Hurricane Joaquin, now a category four storm packing winds of 130 m.p.h., will eventually make an easterly turn out to sea before it has the chance to strike the United States, the National Hurricane Center is predicting.
Updates released early Friday morning showed Joaquin making the turn Sunday night about halfway between the Carolinas and Bermuda, the continuing to swing northeast toward the Canadian maritimes by Tuesday. Earlier in the week, the hurricane center’s official forecast showed the storm threatening the New Jersey coast, leading to preparations up and down the shoreline.

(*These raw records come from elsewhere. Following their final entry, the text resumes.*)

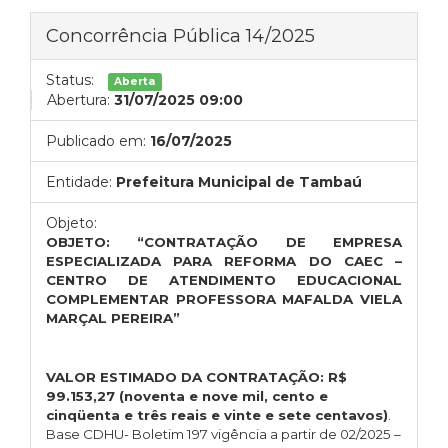
Concorrência Pública 14/2025
Status:
Aberta
Abertura:
31/07/2025 09:00
Publicado em:
16/07/2025
Entidade:
Prefeitura Municipal de Tambaú
Objeto:
OBJETO: “CONTRATAÇÃO DE EMPRESA
ESPECIALIZADA PARA REFORMA DO CAEC –
CENTRO DE ATENDIMENTO EDUCACIONAL
COMPLEMENTAR PROFESSORA MAFALDA VIELA
MARÇAL PEREIRA”
VALOR ESTIMADO DA CONTRATAÇÃO:
R$
99.153,27
(noventa e nove mil, cento e
cinqüenta e três reais e vinte e sete centavos)
.
Base CDHU- Boletim 197 vigência a partir de 02/2025 –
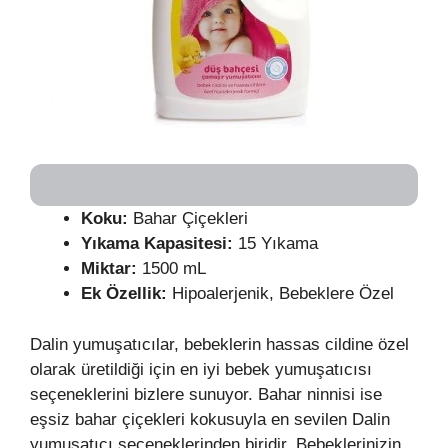
Koku:
Bahar Çiçekleri
Yıkama Kapasitesi:
15 Yıkama
Miktar:
1500 mL
Ek Özellik:
Hipoalerjenik, Bebeklere Özel
Dalin yumuşatıcılar, bebeklerin hassas cildine özel
olarak üretildiği için en iyi bebek yumuşatıcısı
seçeneklerini bizlere sunuyor. Bahar ninnisi ise
eşsiz bahar çiçekleri kokusuyla en sevilen Dalin
yumuşatıcı seçeneklerinden biridir. Bebeklerinizin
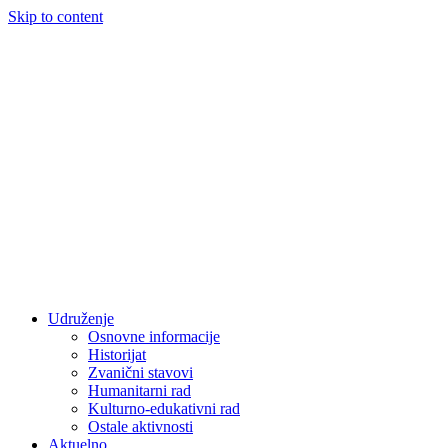
Skip to content
Udruženje
Osnovne informacije
Historijat
Zvanični stavovi
Humanitarni rad
Kulturno-edukativni rad
Ostale aktivnosti
Aktuelno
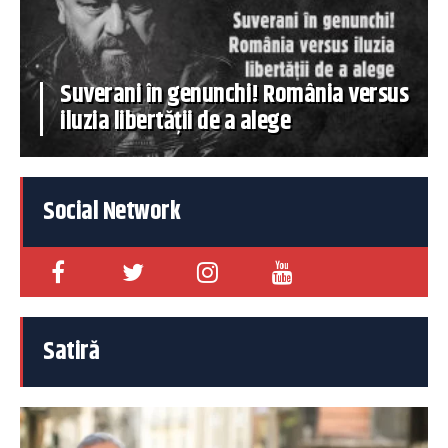
Suverani în genunchi! România versus
iluzia libertății de a alege
Social Network
Satiră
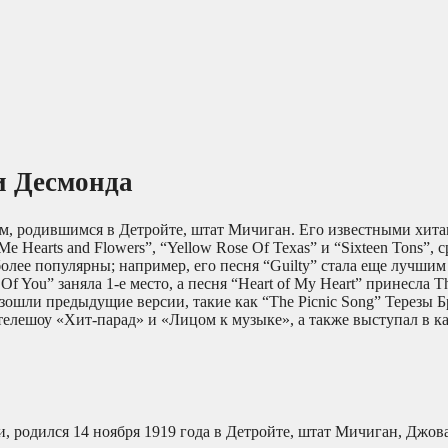
и Десмонда
, родившимся в Детройте, штат Мичиган. Его известными хит
Me Hearts and Flowers”, “Yellow Rose Of Texas” и “Sixteen Tons”,
лее популярны; например, его песня “Guilty” стала еще лучшим
 You” заняла 1-е место, а песня “Heart of My Heart” принесла Th
зошли предыдущие версии, такие как “The Picnic Song” Терезы 
елешоу «Хит-парад» и «Лицом к музыке», а также выступал в ка
, родился 14 ноября 1919 года в Детройте, штат Мичиган, Джо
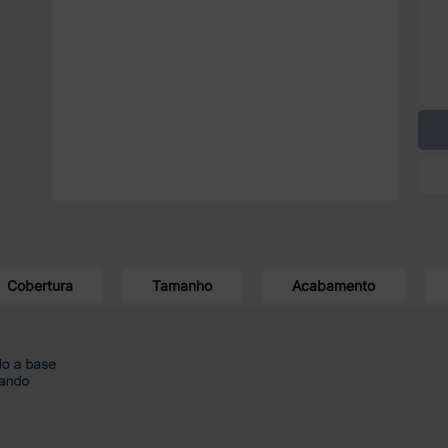
Cobertura
Tamanho
Acabamento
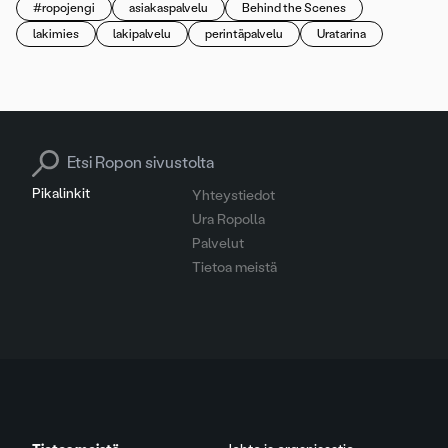
#ropojengi
asiakaspalvelu
Behind the Scenes
lakimies
lakipalvelu
perintäpalvelu
Uratarina
Search for:
Pikalinkit
Yhteystiedot
Ura Ropolla
Palvelut
Tietoa meistä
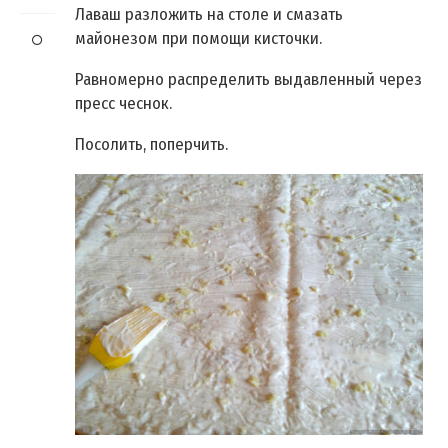
Лаваш разложить на столе и смазать
майонезом при помощи кисточки.
Равномерно распределить выдавленный через
пресс чеснок.
Посолить, поперчить.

“The forecast models continue to indicate a track farther away from the United States east coast and the threat of direct impacts from Joaquin in the Carolinas and mid-Atlantic states appears to be decreasing,” the hurricane center said in an update package posted late Thursday night.
Despite the path, forecasters still warned some effects would be able to be felt by coastal residents in New Jersey and elsewhere.
“Even if Joaquin moves out to sea, strong onshore winds associated with a frontal system will create minor to moderate coastal flooding along the coasts of the mid-Atlantic and northeastern states through the weekend,” the update said. “In addition, very heavy rains, not associated with Joaquin, are expected to produce flooding over portions of the Atlantic coastal states.”
Joaquin’s potential affects are separate from the nor’easter that is currently bringing tidal flooding and rough surf to the Shore area.